◆ Dataset content ◆
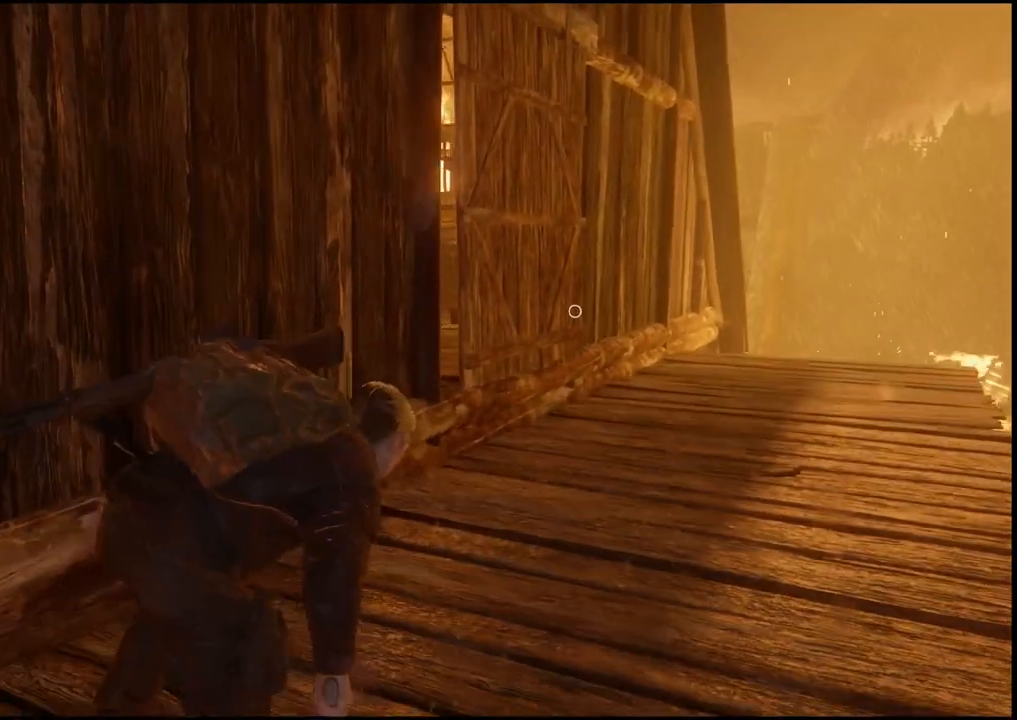
{"buttons": [], "left_stick": "up-right", "right_stick": "down-left", "events": []}
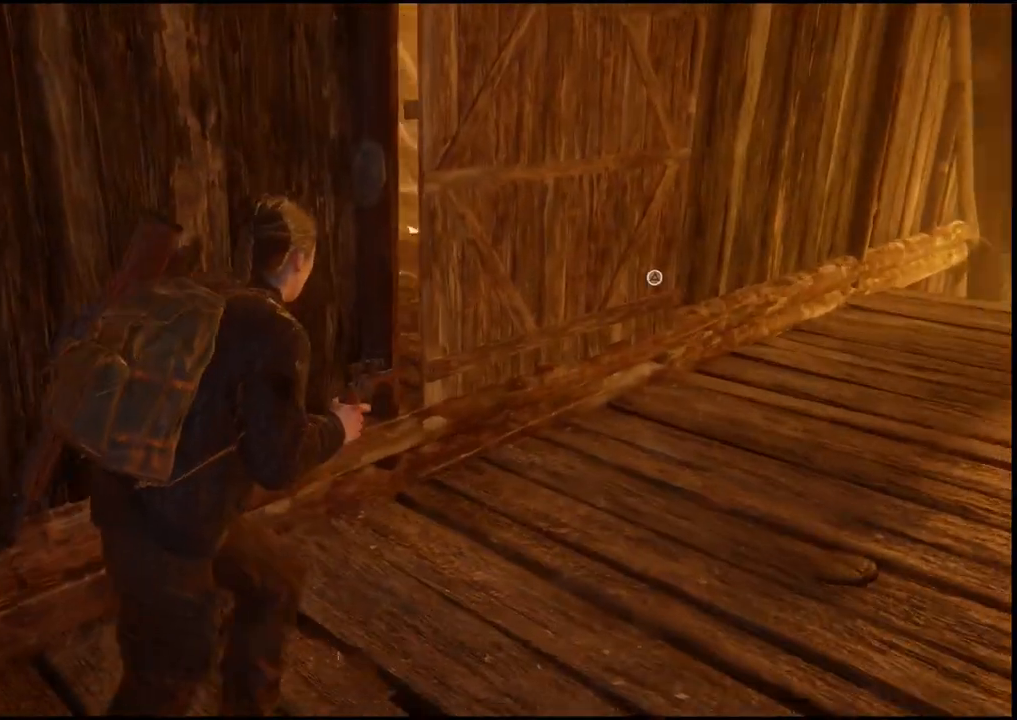
{"buttons": [], "left_stick": "up-right", "right_stick": "center", "events": [[100, "right_stick", "left"], [283, "right_stick", "center"]]}
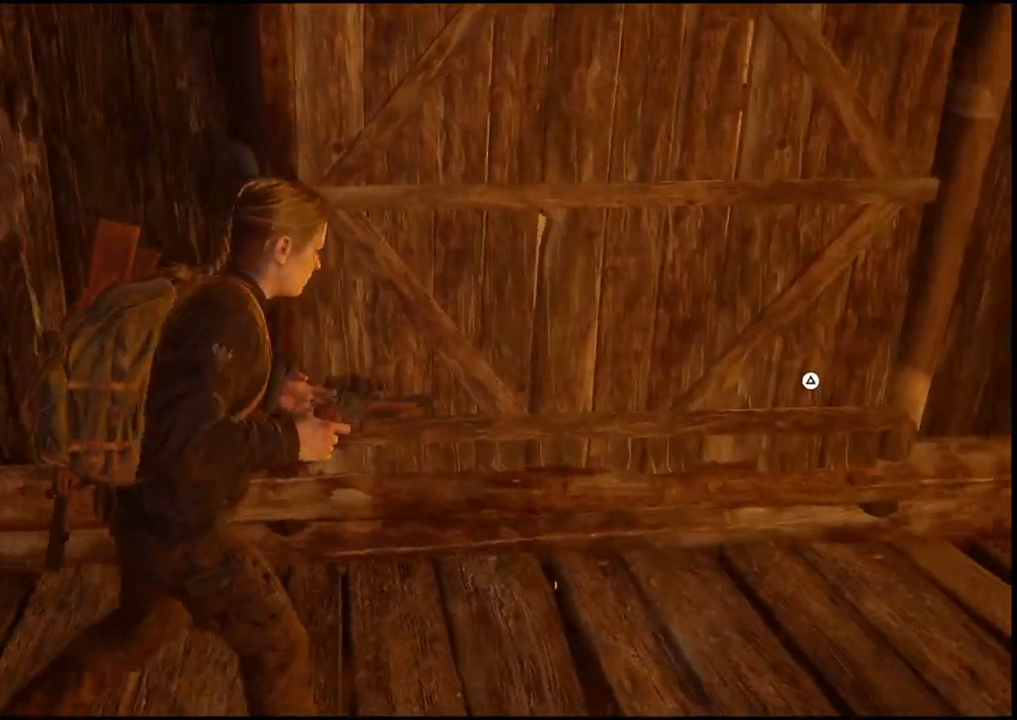
{"buttons": [], "left_stick": "right", "right_stick": "center", "events": [[217, "TRIANGLE", "down"], [250, "left_stick", "right"], [400, "TRIANGLE", "up"]]}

◆ Aim of the task ◆
Each line above is to be transcribed exactly, though its pictures are not.

◆ Reply ◆
{"buttons": [], "left_stick": "up-right", "right_stick": "down-left", "events": []}
{"buttons": [], "left_stick": "up-right", "right_stick": "center", "events": [[100, "right_stick", "left"], [283, "right_stick", "center"]]}
{"buttons": [], "left_stick": "right", "right_stick": "center", "events": [[217, "TRIANGLE", "down"], [250, "left_stick", "right"], [400, "TRIANGLE", "up"]]}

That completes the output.